In music production, swing refers to the amount that beats or notes stray from the metronomic grid. In practice, swing rhythms in drum machines, sequencers and DAWs include very slightly delayed alternate notes that sound late in comparison to anything that is played “straight”, or on the grid.
The kick and the hi-hat are the fundamentals of the groove, and it’s usually a good idea to keep them straight. However, there are always exceptions to this (remember that there are no rules in music production)! The other, off-beat elements of your drum part are ripe on the vine for swinging. Josh Lewis from Late Replies explains this concept in this clip from their Track from Scratch course, exclusively available on FaderPro.
Getting started with swing in your DAW
There are a number of ways of introducing swing to your productions.
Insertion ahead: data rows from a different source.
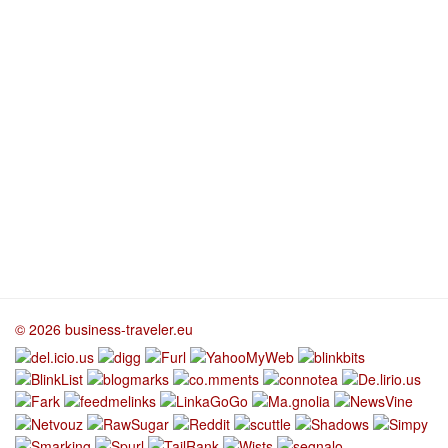
© 2026 business-traveler.eu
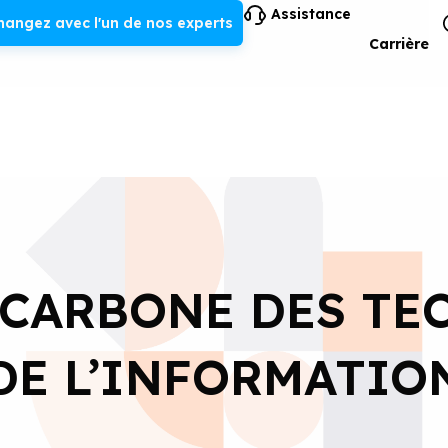
Assistance
hangez avec l'un de nos experts
Carrière
 CARBONE DES TE
DE L’INFORMATIO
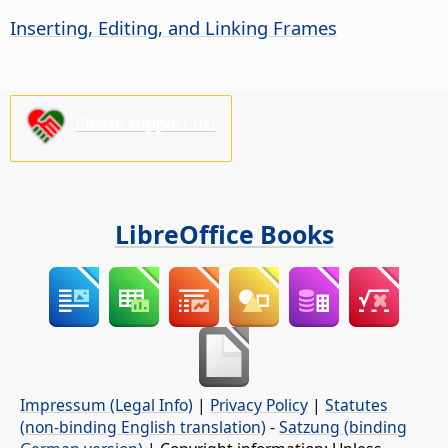
Inserting, Editing, and Linking Frames
Please support us!
LibreOffice Books
Impressum (Legal Info)
|
Privacy Policy
|
Statutes
(non-binding English translation)
-
Satzung (binding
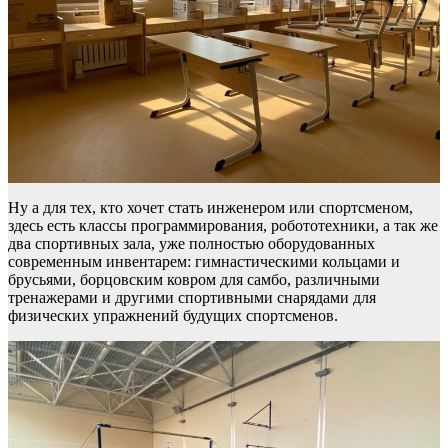
Ну а для тех, кто хочет стать инженером или спортсменом,
здесь есть классы программирования, робототехники, а так же
два спортивных зала, уже полностью оборудованных
современным инвентарем: гимнастическими кольцами и
брусьями, борцовским ковром для самбо, различными
тренажерами и другими спортивными снарядами для
физических упражнений будущих спортсменов.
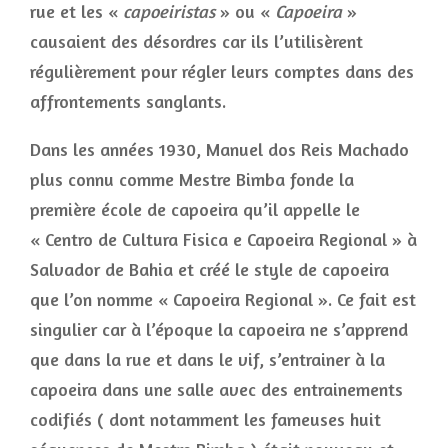
rue et les «
capoeiristas
» ou «
Capoeira
»
causaient des désordres car ils l’utilisèrent
régulièrement pour régler leurs comptes dans des
affrontements sanglants.
Dans les années 1930, Manuel dos Reis Machado
plus connu comme Mestre Bimba fonde la
première école de capoeira qu’il appelle le
« Centro de Cultura Fisica e Capoeira Regional » à
Salvador de Bahia et créé le style de capoeira
que l’on nomme « Capoeira Regional ». Ce fait est
singulier car à l’époque la capoeira ne s’apprend
que dans la rue et dans le vif, s’entrainer à la
capoeira dans une salle avec des entrainements
codifiés ( dont notamment les fameuses huit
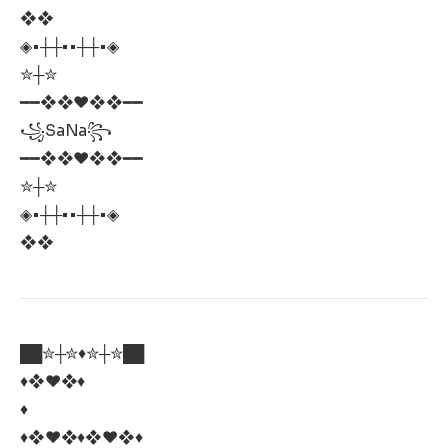
❖❖
◈•┼┼••┼┼•◈
✮┼✮
━━❖❖♥❖❖━━
꧁SaNa꧂
━━❖❖♥❖❖━━
✮┼✮
◈•┼┼••┼┼•◈
❖❖
██✮┼✮♦️✮┼✮██
♦❖♥❖♦
♦
♦❖♥❖♦❖♥❖♦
Whether you’re finger drumming, drawing in notes, or using swing templates, you have plenty of options. We’ll look at each approach in Ableton Live, although the techniques are applicable to pretty much all DAWs.
Finger drumming and Draw Mode
Whether you’re programming in a sequence using a MIDI keyboard or your mouse, the approach to creating a swing rhythm will be roughly the same. Start by adding in a straight groove. We’ll go for a simple 4/4 kick and snare pattern with the kick on every beat and the snare on the backbeat.
The swung elements of this groove are going to be the hi-hats. So, we’ll layer in a 1/16 note syncopated rhythm on top of the kick and snare. Now we come to the first rule of swing in music production: turn off Quantize! Quantize is the feature in your DAW that snaps any recorded notes to the grid. In other words, it makes an imperfect performance rhythmically precise.
A live drummer in a band will typically play in a “pocket”, where not every single downbeat is perfectly aligned to a metronome. This isn’t achievable when you’ve quantized the hell out of everything. If you’re using Draw Mode, click slightly to the right of the grid to delay the hi-hats.
For finger drumming you’ll need to rely on your own sense of timing. Don’t worry, though! With Quantize turned off, a clumsy hit can be dragged forward in time to give your groove that laid-back swing swagger. You could even try quantizing at 25-50%, which will tighten things up but not sound overly rigid.
If you want to dive further into kick and snare patterns, check out this article.
Groove Pool
Ableton Live comes with a feature that lets you apply a groove template to software instruments and MIDI patterns. Using this feature can automatically bring an organic feel to electronic sounds. Simply click into Packs and navigate into the Swing and Groove folder. From here, you can select a swing value from the Swing subfolder, and drag it onto your clip. You’ll notice that the swing groove is accessible via a dropdown menu in the clip settings. Here, you can also open up the Groove Pool to fine-tune settings.
Once you’ve loaded up your swing template on the clip, click Commit to apply it to your clip permanently. You’ll now see the beats in your drum pattern shift according to the swing settings that you’ve applied. The timing differences between this groove and the original straight beat should be fairly obvious.
Sampling with swing rhythms
When it comes to swing beats, there’s no one who did it better than hip hop legend J Dilla. The term ‘Dilla Swing’ is used to describe hip hop beats with a lazy, almost drunken feel to them. J Dilla was also able to use this technique to chop up samples in other time signatures, and use them in his productions with a 4/4 time signature.
Dilla added swing rhythms by leaving space at the end of a sample. He would then lengthen it just enough so that when it looped it would be delayed and have a swing feel. The same applies to breakbeat and jungle when ghost notes are included in the sample. One can extend the sample and push the following note/hit back to create swing.
When programming a swing groove in your DAW, pay close attention to the space between the notes or drum hits. Resampling and then chopping the sample into ‘micro’ edits and then re-arranging them will add swing and give it that Dilla swing. The length of a sample can be stretched by tuning the sample lower than its original tuning. You can also do this by sampling at a higher sample rate and then replaying it at a lower sample rate.